Marketers have been telling attorneys to blog for years, since it became obvious that content would rule the online marketing world. Scheduled blogging makes your website relevant to visitors, gives people a reason to trust your expertise and provides a consistent stream of content that is helpful when building organic links to your site.
Good blog entries take time. If you are blogging on a regular schedule, it can seem like you are under constant pressure to produce. You should just be able to sit down and hammer out a bunch of content, right? But creativity does not always work that way – with a sudden flash of brilliance that all the Web will recognize. Thoughtful blog posts that present a solution or give practical advice (and are by definition more likely to be shared) require your attention for longer than 30 minutes. But that does not mean that you should have to spend overtime coming up with good ideas.
Writing blog entries that people want to read
Blog topic ideas can be categorized, and you can pull from these categories when you are short of inspiration. Just remember that when writing a post in any of these formats, you must provide information that people cannot easily find anywhere else. Even if you are writing about a common topic, giving a different perspective will make your post stand out to people and search engines. The following list of post types will give you a good framework from which to start.

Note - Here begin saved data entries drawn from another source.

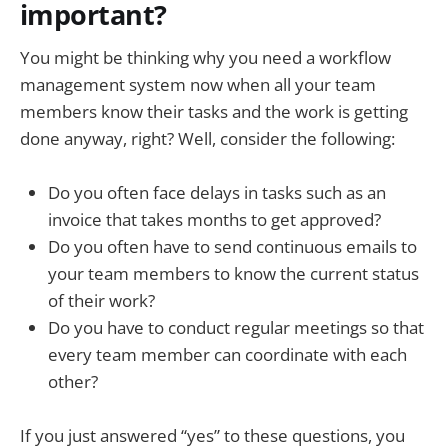
important?
You might be thinking why you need a workflow
management system now when all your team
members know their tasks and the work is getting
done anyway, right? Well, consider the following:
Do you often face delays in tasks such as an
invoice that takes months to get approved?
Do you often have to send continuous emails to
your team members to know the current status
of their work?
Do you have to conduct regular meetings so that
every team member can coordinate with each
other?
If you just answered “yes” to these questions, you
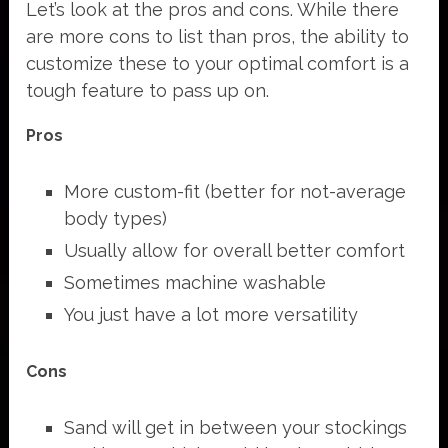
Let’s look at the pros and cons. While there
are more cons to list than pros, the ability to
customize these to your optimal comfort is a
tough feature to pass up on.
Pros
More custom-fit (better for not-average
body types)
Usually allow for overall better comfort
Sometimes machine washable
You just have a lot more versatility
Cons
Sand will get in between your stockings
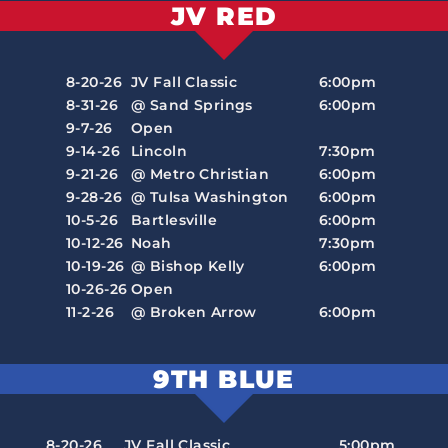
JV RED
8-20-26
JV Fall Classic
6:00pm
8-31-26
@ Sand Springs
6:00pm
9-7-26
Open
9-14-26
Lincoln
7:30pm
9-21-26
@ Metro Christian
6:00pm
9-28-26
@ Tulsa Washington
6:00pm
10-5-26
Bartlesville
6:00pm
10-12-26
Noah
7:30pm
10-19-26
@ Bishop Kelly
6:00pm
10-26-26
Open
11-2-26
@ Broken Arrow
6:00pm
9TH BLUE
8-20-26
JV Fall Classic
5:00pm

How-to: You can always write an instructional post that explains a process that may be simple to you as an attorney but is out of the realm of experience for most people. For example, an estate planning attorney might write a post titled, "How to appoint the right trustee," or, "How to choose successor trustees." Answering some smaller questions potential clients may have about the law will prompt them to come to you when they need help with the big ones.
List: Lists are an easy go-to idea and are very popular among readers. You can do top ten lists, 5 favorites lists, 6 reasons why lists – anything that pulls from your experience and helps people understand the issues they are facing.
Profile: Do you have interesting partners, associates and staff? Did your firm recently hire a new attorney? Are the people at your firm involved in fun community projects? Write profiles to introduce them to your clients and help create a personal connection.
Informative: This is one of the most common types of posts in which you provide readers with details about a certain topic. These types of posts could contain an explanation of commonly misunderstood terms or information about a specific area of the law.
Commentary: Adding your take on current events or extrapolating on a hypothetical case is a good way to attract readers who may be searching for information on timely topics. But remember not to just rehash popular news. It is unlikely your voice will be heard above all the other noise on the topic. Also, big news sources have a ranking advantage, especially for prominent stories. Picking lesser-known news that is applicable to your geographic or practice area will be much more effective.
Interview: Pull from your network of professional connections and do an interview piece. Sometimes it is nice to have a guest expert do the talking for you.
Blog love: This is basically a link post, in which you give recognition to someone else's good idea with some added commentary about why you find it relevant. Link posts should provide a link to the original piece, a short excerpt and an explanation of why it is compelling and helpful to your readers. Avoid writing posts that are more quoted content than original. Don't just re-publilsh what someone has already said - expand upon it and demonstrate why it is important to your readers.
Example: This is a type of case-study post in which you walk readers through a successful outcome. Attorneys can do this without giving away specific details – like the names of those involved – and they are a good way to build trust with potential clients.
What to expect: What to expect posts are great for attorneys, since people often wonder what is in store for them once they hire you. They help reassure potential clients that there is an orderly process and an end to the chaos they may feel they are facing.
This is not an exhaustive list of categories, and not every type of post will work for every lawyer. Whatever type of post you write, take the time to give it your personal voice and perspective. Readers know when you are speaking to them honestly and are more likely to trust you to help them.